Material for this exercise START
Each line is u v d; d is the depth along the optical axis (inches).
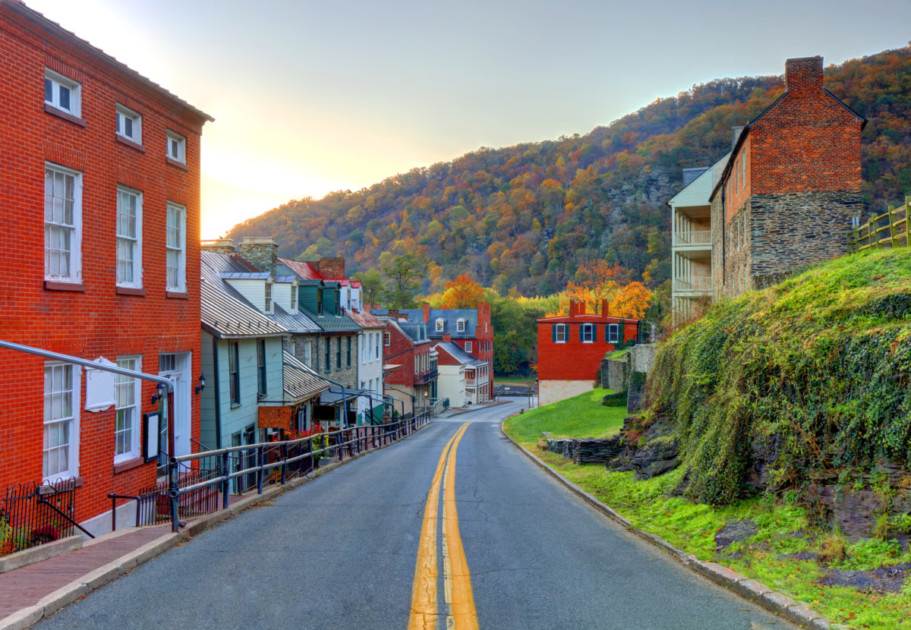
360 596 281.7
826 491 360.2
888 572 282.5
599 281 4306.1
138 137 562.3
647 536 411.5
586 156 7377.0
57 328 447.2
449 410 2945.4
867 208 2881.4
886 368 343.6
Material for this exercise END
◆ **What you need to do**
Apart from the pictures, return every entry above exactly as given.

◆ **Solved problem**
Each line is u v d; d is the depth along the optical axis (inches).
360 596 281.7
826 491 360.2
888 572 282.5
599 281 4306.1
138 137 562.3
647 536 411.5
586 156 7377.0
57 328 447.2
449 410 2945.4
867 208 2881.4
886 368 343.6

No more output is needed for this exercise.